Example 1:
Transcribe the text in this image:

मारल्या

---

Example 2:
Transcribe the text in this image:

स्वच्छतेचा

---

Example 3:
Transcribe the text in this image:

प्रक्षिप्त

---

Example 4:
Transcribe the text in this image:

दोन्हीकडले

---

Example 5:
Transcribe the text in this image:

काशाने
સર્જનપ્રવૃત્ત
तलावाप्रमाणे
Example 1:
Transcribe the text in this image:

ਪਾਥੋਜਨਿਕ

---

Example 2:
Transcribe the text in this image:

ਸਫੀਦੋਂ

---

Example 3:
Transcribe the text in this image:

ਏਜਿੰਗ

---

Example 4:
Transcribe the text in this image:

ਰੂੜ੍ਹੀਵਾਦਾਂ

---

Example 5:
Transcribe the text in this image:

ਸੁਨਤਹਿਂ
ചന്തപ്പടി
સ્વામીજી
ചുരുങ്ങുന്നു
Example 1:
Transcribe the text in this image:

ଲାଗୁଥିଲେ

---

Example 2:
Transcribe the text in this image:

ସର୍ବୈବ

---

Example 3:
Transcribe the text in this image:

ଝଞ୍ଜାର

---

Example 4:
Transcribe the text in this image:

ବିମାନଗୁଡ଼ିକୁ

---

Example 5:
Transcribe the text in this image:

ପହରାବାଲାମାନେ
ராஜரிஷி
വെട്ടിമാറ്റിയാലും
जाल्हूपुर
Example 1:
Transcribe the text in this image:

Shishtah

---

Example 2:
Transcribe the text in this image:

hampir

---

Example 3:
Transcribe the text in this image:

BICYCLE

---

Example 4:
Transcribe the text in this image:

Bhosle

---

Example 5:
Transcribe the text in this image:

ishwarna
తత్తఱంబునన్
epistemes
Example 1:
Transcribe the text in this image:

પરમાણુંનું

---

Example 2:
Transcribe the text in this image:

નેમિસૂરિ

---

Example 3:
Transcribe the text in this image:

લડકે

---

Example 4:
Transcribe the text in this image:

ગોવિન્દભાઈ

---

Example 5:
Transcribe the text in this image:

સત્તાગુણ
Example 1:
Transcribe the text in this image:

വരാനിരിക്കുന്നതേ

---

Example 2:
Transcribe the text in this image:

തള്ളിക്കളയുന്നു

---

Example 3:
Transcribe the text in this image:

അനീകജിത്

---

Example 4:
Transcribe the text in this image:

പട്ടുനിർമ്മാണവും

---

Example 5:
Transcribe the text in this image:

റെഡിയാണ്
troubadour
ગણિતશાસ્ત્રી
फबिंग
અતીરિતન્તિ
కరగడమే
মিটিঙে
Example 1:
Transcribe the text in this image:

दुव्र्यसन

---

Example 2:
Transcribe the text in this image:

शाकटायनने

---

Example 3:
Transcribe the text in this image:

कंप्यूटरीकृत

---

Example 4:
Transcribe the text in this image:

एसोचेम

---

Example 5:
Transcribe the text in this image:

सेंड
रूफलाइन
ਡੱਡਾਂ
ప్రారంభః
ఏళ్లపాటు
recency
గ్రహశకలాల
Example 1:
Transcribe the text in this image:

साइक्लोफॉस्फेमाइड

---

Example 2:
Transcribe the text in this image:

========================

[WHAT IS REQUIRED]
What the exercise needs is every record again, word for word.

[EXERCISE ANSWER]
Example 1:
Transcribe the text in this image:

मारल्या

---

Example 2:
Transcribe the text in this image:

स्वच्छतेचा

---

Example 3:
Transcribe the text in this image:

प्रक्षिप्त

---

Example 4:
Transcribe the text in this image:

दोन्हीकडले

---

Example 5:
Transcribe the text in this image:

काशाने
સર્જનપ્રવૃત્ત
तलावाप्रमाणे
Example 1:
Transcribe the text in this image:

ਪਾਥੋਜਨਿਕ

---

Example 2:
Transcribe the text in this image:

ਸਫੀਦੋਂ

---

Example 3:
Transcribe the text in this image:

ਏਜਿੰਗ

---

Example 4:
Transcribe the text in this image:

ਰੂੜ੍ਹੀਵਾਦਾਂ

---

Example 5:
Transcribe the text in this image:

ਸੁਨਤਹਿਂ
ചന്തപ്പടി
સ્વામીજી
ചുരുങ്ങുന്നു
Example 1:
Transcribe the text in this image:

ଲାଗୁଥିଲେ

---

Example 2:
Transcribe the text in this image:

ସର୍ବୈବ

---

Example 3:
Transcribe the text in this image:

ଝଞ୍ଜାର

---

Example 4:
Transcribe the text in this image:

ବିମାନଗୁଡ଼ିକୁ

---

Example 5:
Transcribe the text in this image:

ପହରାବାଲାମାନେ
ராஜரிஷி
വെട്ടിമാറ്റിയാലും
जाल्हूपुर
Example 1:
Transcribe the text in this image:

Shishtah

---

Example 2:
Transcribe the text in this image:

hampir

---

Example 3:
Transcribe the text in this image:

BICYCLE

---

Example 4:
Transcribe the text in this image:

Bhosle

---

Example 5:
Transcribe the text in this image:

ishwarna
తత్తఱంబునన్
epistemes
Example 1:
Transcribe the text in this image:

પરમાણુંનું

---

Example 2:
Transcribe the text in this image:

નેમિસૂરિ

---

Example 3:
Transcribe the text in this image:

લડકે

---

Example 4:
Transcribe the text in this image:

ગોવિન્દભાઈ

---

Example 5:
Transcribe the text in this image:

સત્તાગુણ
Example 1:
Transcribe the text in this image:

വരാനിരിക്കുന്നതേ

---

Example 2:
Transcribe the text in this image:

തള്ളിക്കളയുന്നു

---

Example 3:
Transcribe the text in this image:

അനീകജിത്

---

Example 4:
Transcribe the text in this image:

പട്ടുനിർമ്മാണവും

---

Example 5:
Transcribe the text in this image:

റെഡിയാണ്
troubadour
ગણિતશાસ્ત્રી
फबिंग
અતીરિતન્તિ
కరగడమే
মিটিঙে
Example 1:
Transcribe the text in this image:

दुव्र्यसन

---

Example 2:
Transcribe the text in this image:

शाकटायनने

---

Example 3:
Transcribe the text in this image:

कंप्यूटरीकृत

---

Example 4:
Transcribe the text in this image:

एसोचेम

---

Example 5:
Transcribe the text in this image:

सेंड
रूफलाइन
ਡੱਡਾਂ
ప్రారంభః
ఏళ్లపాటు
recency
గ్రహశకలాల
Example 1:
Transcribe the text in this image:

साइक्लोफॉस्फेमाइड

---

Example 2:
Transcribe the text in this image:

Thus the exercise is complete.